(Transcribed page contents)

------------------------------------

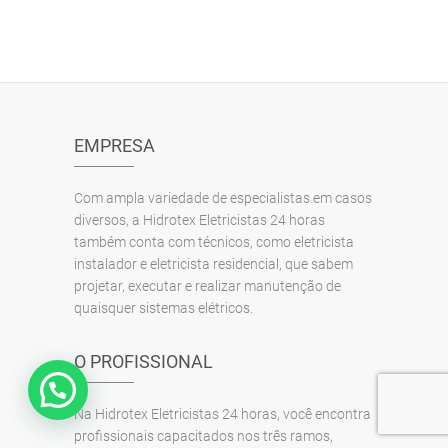
EMPRESA
Com ampla variedade de especialistas em casos
diversos, a Hidrotex Eletricistas 24 horas
também conta com técnicos, como eletricista
instalador e eletricista residencial, que sabem
projetar, executar e realizar manutenção de
quaisquer sistemas elétricos.
O PROFISSIONAL
Precisa de ajuda?
Na Hidrotex Eletricistas 24 horas, você encontra
profissionais capacitados nos três ramos,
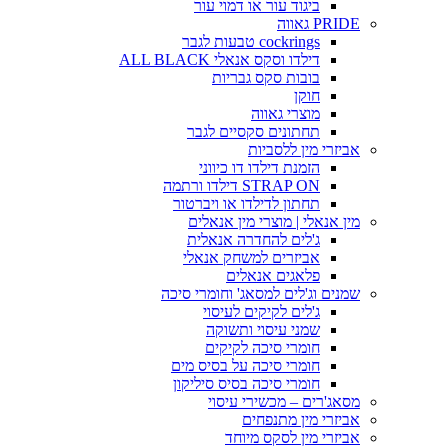
ביגוד עור או דמוי עור
PRIDE גאווה
cockrings טבעות לגבר
דילדו וסקס אנאלי ALL BLACK
בובות סקס גבריות
חוקן
מוצרי גאווה
תחתונים סקסיים לגבר
אביזרי מין ללסביות
הזמנת דילדו דו כיווני
STRAP ON דילדו ורתמה
תחתון לדילדו או ויברטור
מין אנאלי | מוצרי מין אנאלים
ג'לים להחדרה אנאלית
אביזרים למשחק אנאלי
פלאגים אנאלים
שמנים וג'לים למסאג' וחומרי סיכה
ג'לים לקיקים לעיסוי
שמני עיסוי ותשוקה
חומרי סיכה לקיקים
חומרי סיכה על בסיס מים
חומרי סיכה בסיס סיליקון
מסאג'רים – מכשירי עיסוי
אביזרי מין מתנפחים
אביזרי מין לסקס מיוחד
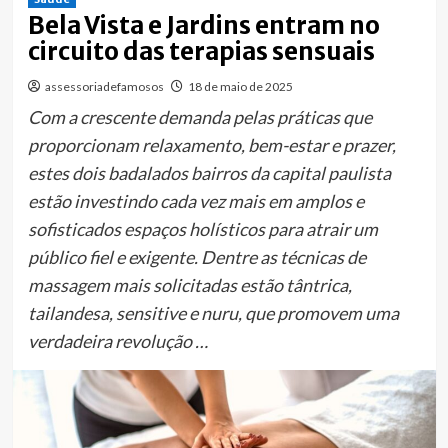
Bela Vista e Jardins entram no
circuito das terapias sensuais
assessoriadefamosos
18 de maio de 2025
Com a crescente demanda pelas práticas que
proporcionam relaxamento, bem-estar e prazer,
estes dois badalados bairros da capital paulista
estão investindo cada vez mais em amplos e
sofisticados espaços holísticos para atrair um
público fiel e exigente. Dentre as técnicas de
massagem mais solicitadas estão tântrica,
tailandesa, sensitive e nuru, que promovem uma
verdadeira revolução …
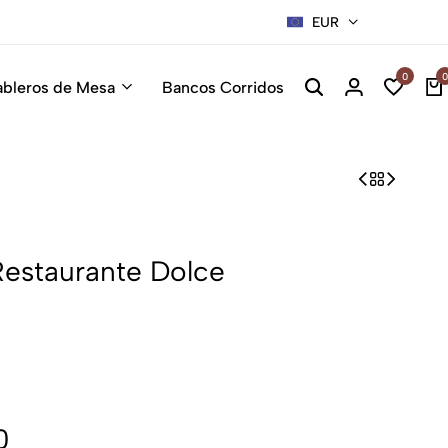
EUR
Sillas Pre
0
0
ableros de Mesa
Bancos Corridos
Restaurante Dolce
0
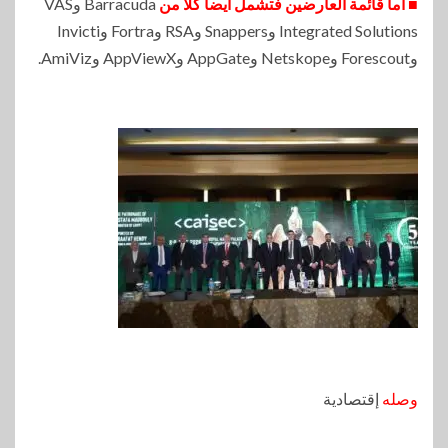
■ أما قائمة العارضين فتشمل أيضاً كلاً من
Barracuda وVAS
Integrated Solutions وSnappers وRSA وFortra وInvicti
وForescout وNetskope وAppGate وAppViewX وAmiViz.
وصله
إقتصادية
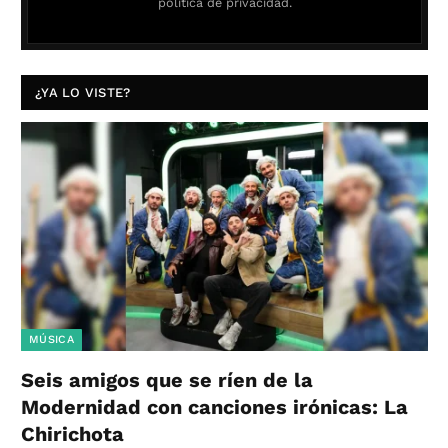
política de privacidad.
¿YA LO VISTE?
MÚSICA
Seis amigos que se ríen de la
Modernidad con canciones irónicas: La
Chirichota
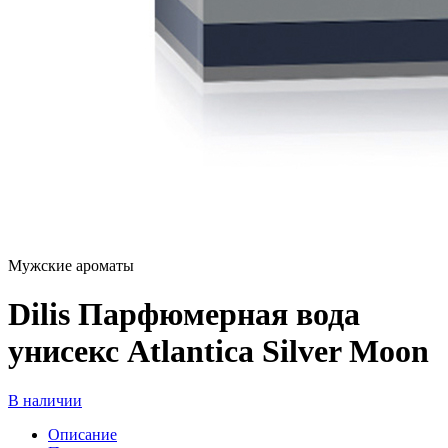
Мужские ароматы
Dilis Парфюмерная вода
унисекс Atlantica Silver Moon
В наличии
Описание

------------------------------------

What is expected>
Any picture found in the data is to be skipped while the rest is copied exactly.

Problem solution>
EMPRESA
Com ampla variedade de especialistas em casos
diversos, a Hidrotex Eletricistas 24 horas
também conta com técnicos, como eletricista
instalador e eletricista residencial, que sabem
projetar, executar e realizar manutenção de
quaisquer sistemas elétricos.
O PROFISSIONAL
Precisa de ajuda?
Na Hidrotex Eletricistas 24 horas, você encontra
profissionais capacitados nos três ramos,
ביגוד עור או דמוי עור
PRIDE גאווה
cockrings טבעות לגבר
דילדו וסקס אנאלי ALL BLACK
בובות סקס גבריות
חוקן
מוצרי גאווה
תחתונים סקסיים לגבר
אביזרי מין ללסביות
הזמנת דילדו דו כיווני
STRAP ON דילדו ורתמה
תחתון לדילדו או ויברטור
מין אנאלי | מוצרי מין אנאלים
ג'לים להחדרה אנאלית
אביזרים למשחק אנאלי
פלאגים אנאלים
שמנים וג'לים למסאג' וחומרי סיכה
ג'לים לקיקים לעיסוי
שמני עיסוי ותשוקה
חומרי סיכה לקיקים
חומרי סיכה על בסיס מים
חומרי סיכה בסיס סיליקון
מסאג'רים – מכשירי עיסוי
אביזרי מין מתנפחים
אביזרי מין לסקס מיוחד
Bela Vista e Jardins entram no
circuito das terapias sensuais
assessoriadefamosos
18 de maio de 2025
Com a crescente demanda pelas práticas que
proporcionam relaxamento, bem-estar e prazer,
estes dois badalados bairros da capital paulista
estão investindo cada vez mais em amplos e
sofisticados espaços holísticos para atrair um
público fiel e exigente. Dentre as técnicas de
massagem mais solicitadas estão tântrica,
tailandesa, sensitive e nuru, que promovem uma
verdadeira revolução …
EUR
Sillas Pre
0
0
ableros de Mesa
Bancos Corridos
Restaurante Dolce
0
■ أما قائمة العارضين فتشمل أيضاً كلاً من
Barracuda وVAS
Integrated Solutions وSnappers وRSA وFortra وInvicti
وForescout وNetskope وAppGate وAppViewX وAmiViz.
وصله
إقتصادية
política de privacidad.
¿YA LO VISTE?
MÚSICA
Seis amigos que se ríen de la
Modernidad con canciones irónicas: La
Chirichota
Мужские ароматы
Dilis Парфюмерная вода
унисекс Atlantica Silver Moon
В наличии
Описание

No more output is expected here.